Джулия закатывает глаза, взъерошивает волосы, громко вздыхает.
– Что? Перестань издавать звуки, будто убиваешь животных!
– Мне нужно репетировать.
– Зачем? – Джулия поднимает брови и смотрит на нее.
Да уж, ее не обвинишь в отсутствии мимики.
– Чтобы играть лучше.
– Не прокатит. Чтобы ты знала: папа на кухне затыкает уши, он не может это слышать.
– Неправда!
Джулия выходит из комнаты. Хотя Стеффи почти уверена, что никто не сходит с ума, затыкая уши, она уже не может играть с прежним запалом.
Дело не в сестре, ведь Джулия не соображает в музыке и считает, что Рианна – это вершина таланта. Да будь перед ней хоть Лаки Миллиндер[15] со своим оркестром, это не спасло бы ситуацию – Джулия точно так же ворвалась бы на репетицию и спросила бы, не убивают ли тут животных. Но Лаки Миллиндеру было бы до лампочки, что бы она ни говорила и как бы ни смотрела на него.
После нескольких глубоких вдохов Стеффи следует его примеру.

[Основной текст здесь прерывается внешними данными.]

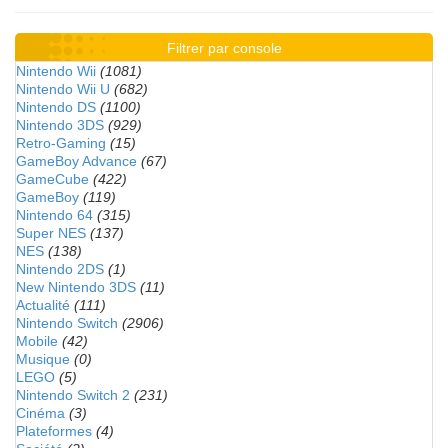
Filtrer par console
Nintendo Wii
(1081)
Nintendo Wii U
(682)
Nintendo DS
(1100)
Nintendo 3DS
(929)
Retro-Gaming
(15)
GameBoy Advance
(67)
GameCube
(422)
GameBoy
(119)
Nintendo 64
(315)
Super NES
(137)
NES
(138)
Nintendo 2DS
(1)
New Nintendo 3DS
(11)
Actualité
(111)
Nintendo Switch
(2906)
Mobile
(42)
Musique
(0)
LEGO
(5)
Nintendo Switch 2
(231)
Cinéma
(3)
Plateformes
(4)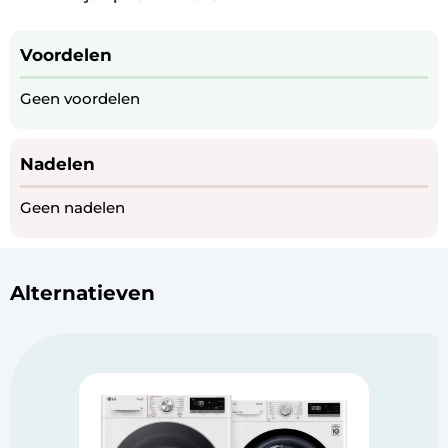
Voordelen
Geen voordelen
Nadelen
Geen nadelen
Alternatieven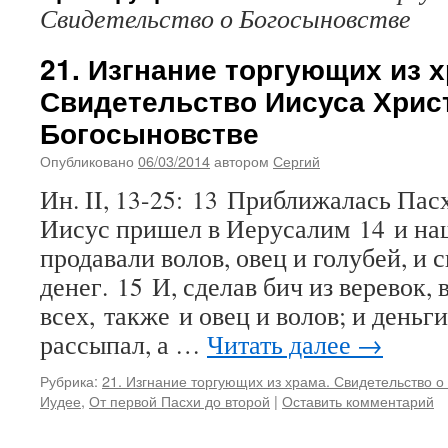
Свидетельство о Богосыновстве
21. Изгнание торгующих из х
Свидетельство Иисуса Хрис
Богосыновстве
Опубликовано
06/03/2014
автором
Сергий
Ин. II, 13-25: 13 Приближалась Пас
Иисус пришел в Иерусалим 14 и наш
продавали волов, овец и голубей, и
денег. 15 И, сделав бич из веревок,
всех, также и овец и волов; и деньг
рассыпал, а …
Читать далее
→
Рубрика:
21. Изгнание торгующих из храма. Свидетельство о
Иудее
,
От первой Пасхи до второй
|
Оставить комментарий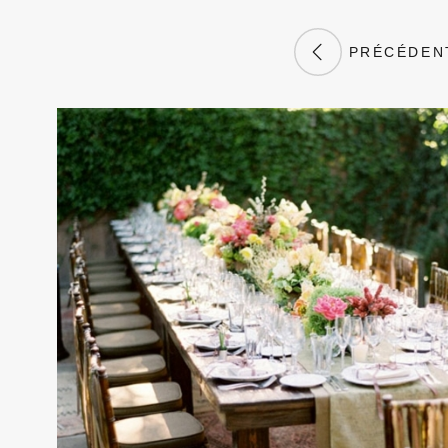
PRÉCÉDEN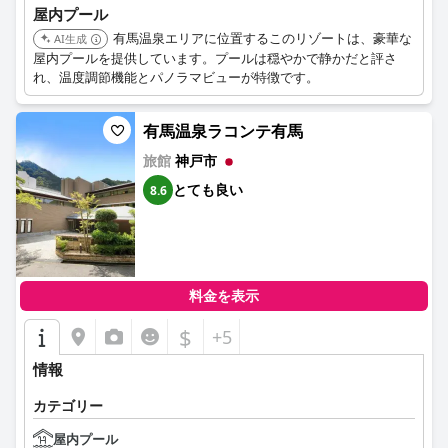
屋内プール
有馬温泉エリアに位置するこのリゾートは、豪華な
AI生成
屋内プールを提供しています。プールは穏やかで静かだと評さ
れ、温度調節機能とパノラマビューが特徴です。
有馬温泉ラコンテ有馬
旅館
神戸市
とても良い
8.6
料金を表示
$
+5
情報
カテゴリー
屋内プール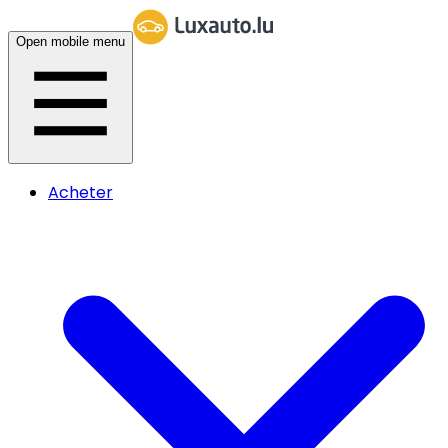
Open mobile menu
Acheter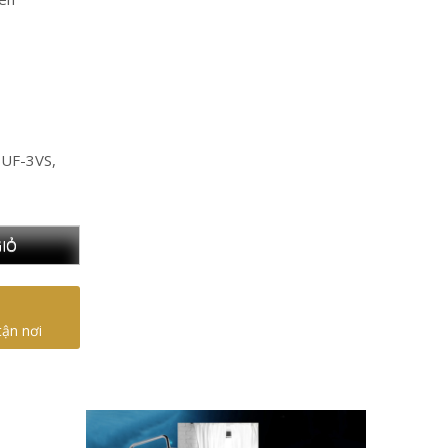
 UF-3VS,
IỎ
tận nơi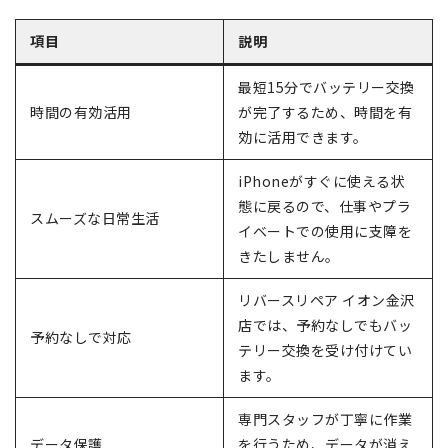
項目
説明
最短15分でバッテリー交換
時間の有効活用
が完了するため、時間を有
効に活用できます。
iPhoneがすぐに使える状
態に戻るので、仕事やプラ
スムーズな日常生活
イベートでの使用に支障を
きたしません。
リバースリペア イオン金沢
店では、予約なしでもバッ
予約なしで対応
テリー交換を受け付けてい
ます。
専門スタッフが丁寧に作業
データ保護
を行うため、データが消え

И все же если Джулия будет продолжать так врываться каждый раз, когда она будет заниматься, то останется сделать только одно: найти комнату для репетиций.
От этой мысли ей кажется, что в животе порхают бабочки. Она представляет, как спускается по лестнице в подвальный зал на Осогатан, 140… Проводит пальцами по серебряным кнопкам кларнета, смотрит на бас-гитару, прислоненную к синему столу, и вытягивает шею, чтобы встретиться с собственным отражением в зеркале. Она – Стеффи, и ей нужно свое собственное царство небесное.